El presente es ciencia-ficción. Nuestras vidas ya son ciencia-ficción. ¿Alguna duda al respecto? El título de este artículo, de la imprescindible io9.com, las disipa todas: Is the Large Hadron Collider being sabotaged from the future? Al parecer, dos científicos de reconocido prestigio (el doctor Holger Bech Nielsen, del Instituto Niels Bohr de Copenhague; y el doctor Masao Ninomiya, del Instituto Yukawa de Kioto) han formulado la teoría de que la serie de catastróficas desdichas y contratiempos que ha experimentado el Gran Colisionador de Hadrones desde su puesta de largo podrían responder a un intento de sabotaje por parte de fuerzas venidas del futuro. Los dos expertos apuntan esa posibilidad en textos como Test of Influence from Future in Large Hadron Collider: A Proposal, que explica la diferencia entre viajar al pasado para matar a tu abuelo (y más tarde acostarte con tu abuela, como le pasó al pobre Fry) y viajar al pasado para impedir que tu abuelo sea atropellado por un autobús. La paradoja es que los hipotéticos viajeros del futuro estarían intentando impedir que suceda la posible chispa misma del viaje en el tiempo, es decir, la confirmación de la existencia del bosón de Higgs. Esta gente está arriesgando todo su continuo espacio-tiempo para salvarnos a nosotros, lo cual nos puede dar una idea de la magnitud de la catástrofe en la que están sumidos.

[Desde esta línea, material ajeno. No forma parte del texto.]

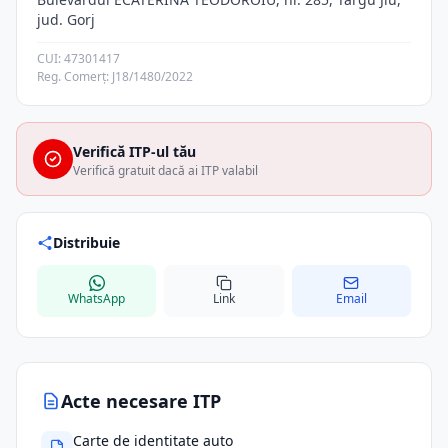
jud. Gorj
CUI: 47301417
Reg. Comerț: J18/1480/2022
Verifică ITP-ul tău
Verifică gratuit dacă ai ITP valabil
Distribuie
WhatsApp
Link
Email
Acte necesare ITP
Carte de identitate auto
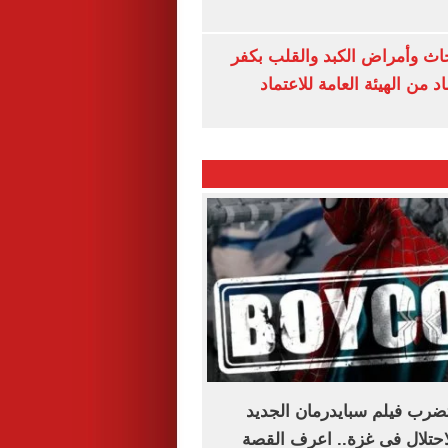
ث وأمراض الكبد والقلب بكفر
 من الهيئة العامة للاعتماد
ضرب فيلم سبايدرمان الجديد
حتلال فى غزة.. اعرف القصة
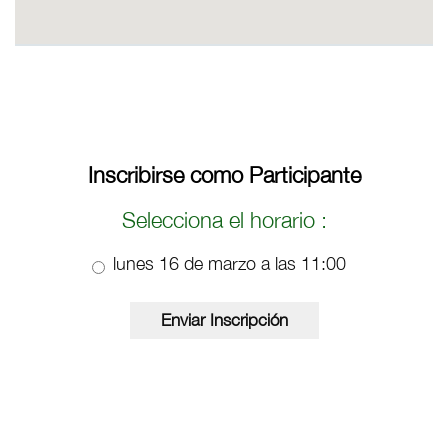
Inscribirse como Participante
Selecciona el horario :
lunes 16 de marzo a las 11:00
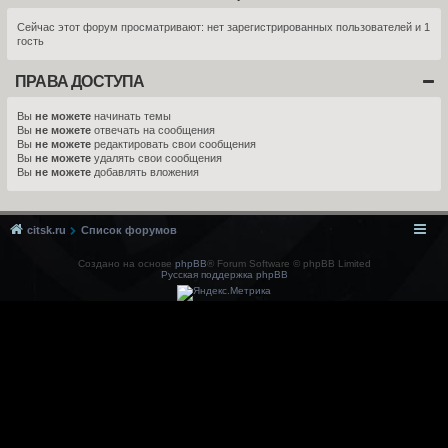
Сейчас этот форум просматривают: нет зарегистрированных пользователей и 1
гость
ПРАВА ДОСТУПА
Вы
не можете
начинать темы
Вы
не можете
отвечать на сообщения
Вы
не можете
редактировать свои сообщения
Вы
не можете
удалять свои сообщения
Вы
не можете
добавлять вложения
citsk.ru
Список форумов
Создано на основе
phpBB
® Forum Software © phpBB Limited
Русская поддержка phpBB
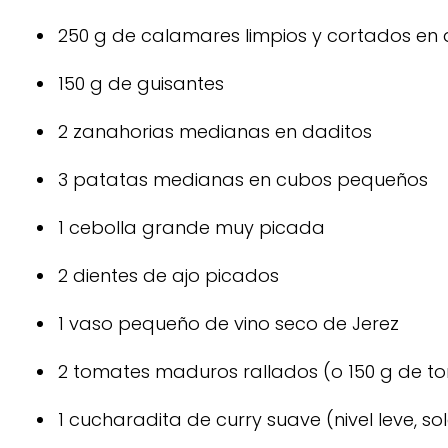
250 g de calamares limpios y cortados en a
150 g de guisantes
2 zanahorias medianas en daditos
3 patatas medianas en cubos pequeños
1 cebolla grande muy picada
2 dientes de ajo picados
1 vaso pequeño de vino seco de Jerez
2 tomates maduros rallados (o 150 g de to
1 cucharadita de curry suave (nivel leve, s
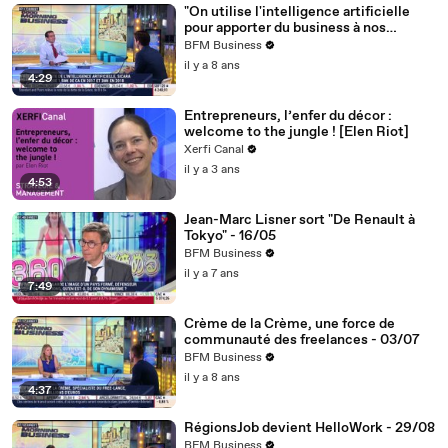
"On utilise l'intelligence artificielle
pour apporter du business à nos
clients", Benoît Sicara - 26/06
BFM Business
il y a 8 ans
4:29
Entrepreneurs, l’enfer du décor :
welcome to the jungle ! [Elen Riot]
Xerfi Canal
il y a 3 ans
4:53
Jean-Marc Lisner sort "De Renault à
Tokyo" - 16/05
BFM Business
il y a 7 ans
7:49
Crème de la Crème, une force de
communauté des freelances - 03/07
BFM Business
il y a 8 ans
4:37
RégionsJob devient HelloWork - 29/08
BFM Business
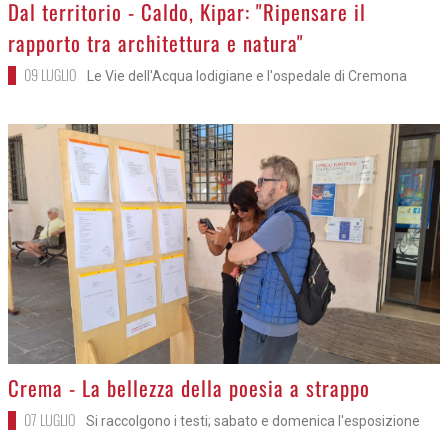
>
Dal territorio - Caldo, Kipar: "Ripensare il
rapporto tra architettura e natura"
09 LUGLIO
Le Vie dell'Acqua lodigiane e l'ospedale di Cremona
>
Crema - La bellezza della poesia a strappo
07 LUGLIO
Si raccolgono i testi; sabato e domenica l'esposizione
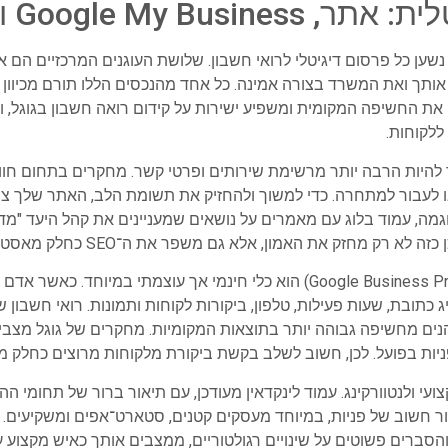
 שמייצג אותך ואת המשרד בצורה אמינה. כל אחד מהנכסים הללו תורם מכי
טיס Google My Business מחזק את החשיפה המקומית ומשפיע ישירות על קידום רואה חשבון
ללקוחות.
 להיות הרבה יותר מרשימת שירותים ופרטי קשר. מחקרים בתחום חוו
לעבור למתחרה. כדי למשוך ולהחזיק את תשומת הלב, האתר שלך צריך
דוגמה, עמוד בלוג עם מאמרים על נושאים שמעניינים את קהל היעד "מד
 האמון, אלא גם משפר את ה־SEO כחלק מאסטרטגיית קידום רואה חשבון בגוגל.
Google My Business (כיום חלק מ־Google Business Profile) הוא כלי חינמי אך 
כתובת, שעות פעילות, טלפון, ביקורות לקוחות ותמונות. רואי חשבון 
הנים מחשיפה גבוהה יותר בתוצאות המקומיות. מחקרים של גוגל מצבי
יות בפועל. לכן, חשוב לשלב בקשת ביקורת מלקוחות מרוצים כחלק מש
קצועי ולנטוורקינג. עמוד לינקדאין מעודכן, עם תיאור ברור של תחומ
ור חשוב של פניות, במיוחד מעסקים קטנים, סטארט־אפים ומשקיעים. 
והסברים פשוטים על שינויים רגולטוריים, ממצבים אותך כאיש מקצוע ע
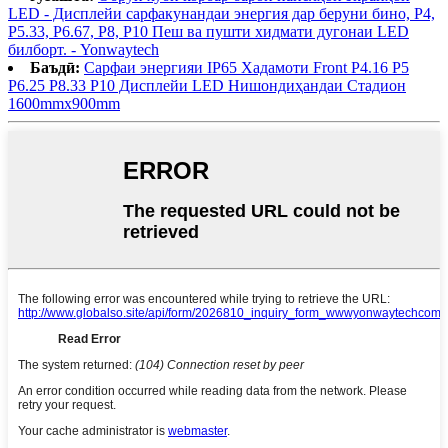
LED - Дисплейи сарфакунандаи энергия дар беруни бино, P4,
P5.33, P6.67, P8, P10 Пеш ва пушти хидмати дугонаи LED
билборт. - Yonwaytech
Баъдӣ:
Сарфаи энергияи IP65 Хадамоти Front P4.16 P5
P6.25 P8.33 P10 Дисплейи LED Нишондиҳандаи Стадион
1600mmx900mm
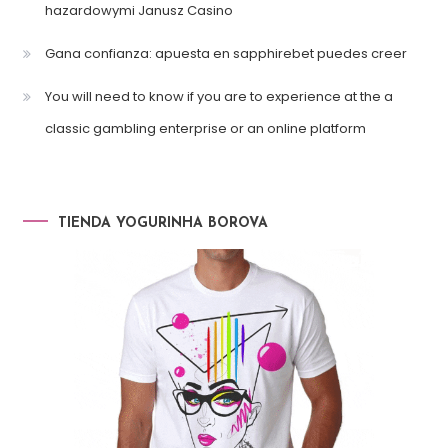
hazardowymi Janusz Casino
Gana confianza: apuesta en sapphirebet puedes creer
You will need to know if you are to experience at the a
classic gambling enterprise or an online platform
TIENDA YOGURINHA BOROVA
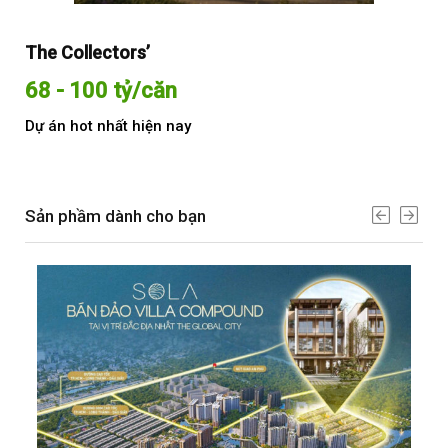
The Collectors’
Sol
68 - 100 tỷ/căn
Từ
Dự án hot nhất hiện nay
Dự 
Sản phầm dành cho bạn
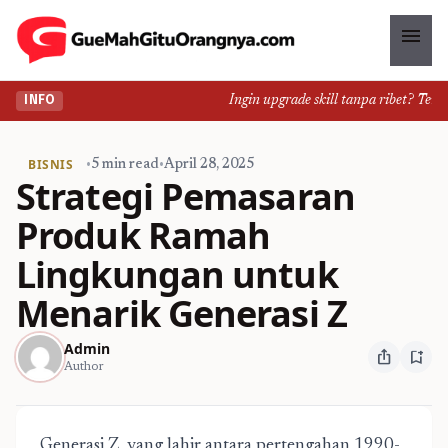
menu
Ingin upgrade skill tanpa ribet? Temuka
INFO
BISNIS
•
5 min read
•
April 28, 2025
Strategi Pemasaran
Produk Ramah
Lingkungan untuk
Menarik Generasi Z
Admin
ios_share
bookmark_add
Author
Generasi Z, yang lahir antara pertengahan 1990-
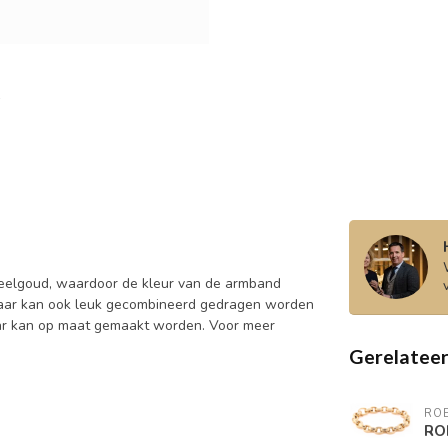
eelgoud, waardoor de kleur van de armband
maar kan ook leuk gecombineerd gedragen worden
ar kan op maat gemaakt worden. Voor meer
Gerelatee
RO
RO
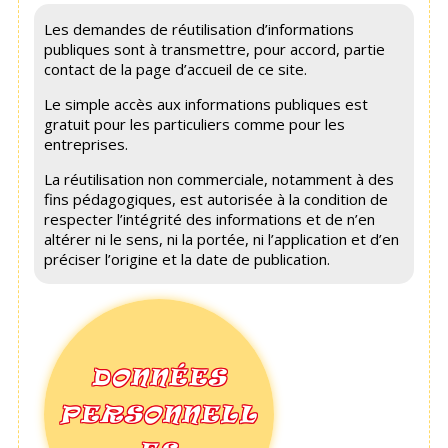
Les demandes de réutilisation d’informations
publiques sont à transmettre, pour accord, partie
contact de la page d’accueil de ce site.
Le simple accès aux informations publiques est
gratuit pour les particuliers comme pour les
entreprises.
La réutilisation non commerciale, notamment à des
fins pédagogiques, est autorisée à la condition de
respecter l’intégrité des informations et de n’en
altérer ni le sens, ni la portée, ni l’application et d’en
préciser l’origine et la date de publication.
DONNÉES
PERSONNELL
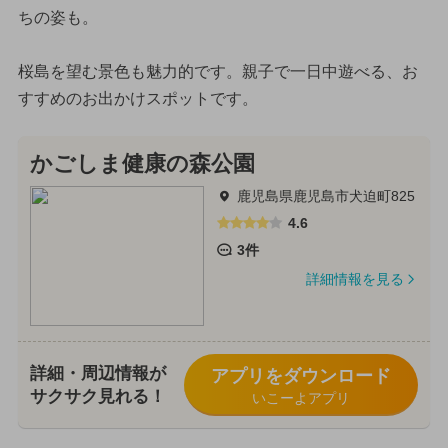
ちの姿も。
桜島を望む景色も魅力的です。親子で一日中遊べる、お
すすめのお出かけスポットです。
かごしま健康の森公園
鹿児島県鹿児島市犬迫町825
4.6
3件
詳細情報を見る
詳細・周辺情報が
アプリをダウンロード
サクサク見れる！
いこーよアプリ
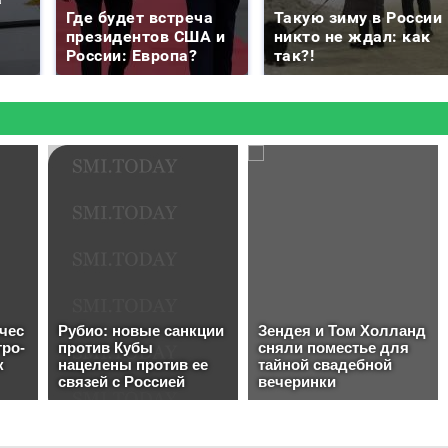
Где будет встреча
Такую зиму в России
президентов США и
никто не ждал: как
России: Европа?
так?!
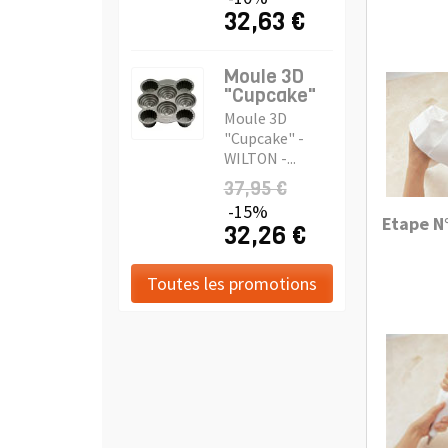
32,63 €
Moule 3D
"Cupcake"
Moule 3D
"Cupcake" -
WILTON -...
37,95 €
-15%
Etape N°
32,26 €
Toutes les promotions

Si vivimos en tiempos en los que el New York Times publica un ensayo sobre el tema, entonces no tendremos más remedio que estar de acuerdo en que una serie como Fringe será vista, dentro de unos años, como una de las ficciones que mejor captó lo que se estaba gestando en la sociedad. A un nivel algo menos interesante, el Gran Colisionador de Hadrones ya ha figurado en dos thrillers de aeropuerto y aliento pulp, Ángeles & demonios y FlashForward, con el segundo de ellos como motor de una serie televisiva que, en más de un sentido, podría considerarse una suerte de Fringe para niños (o para tontos). Es posible que nuestros salvadores desconocidos de dentro de cuarenta años estudien todas estas ficciones como nosotros estudiamos ahora (o, al menos, lo hacíamos hasta hace poco) la obra de Jules Verne o H.G. Wells.
APASIONANTE TODO
añado más: APABULLANTE
aún más: La ciencia-ficción es prehistoria.
Si esto es verdad, seguro que es cosa de John Titor.
Qué cachondos. Se han leído “Cronopaisaje” de Gregory Benford.
A ver cuanto tarda Parade en sacar la cancionzaca.
O el disco.
Fascinante.
El mundo se acaba: En el capítulo 5 de la segunda temporada de fringe, en el minuto 20:00, uno de los agentes que registran la oficina dice claramente: Bisca el Barsa.
Ojalá pase, antes de morirme quiero ver eso. Quiero descomponerme en atrones, michones y positroncios y viajar a una galaxia lejana. No hay dolor.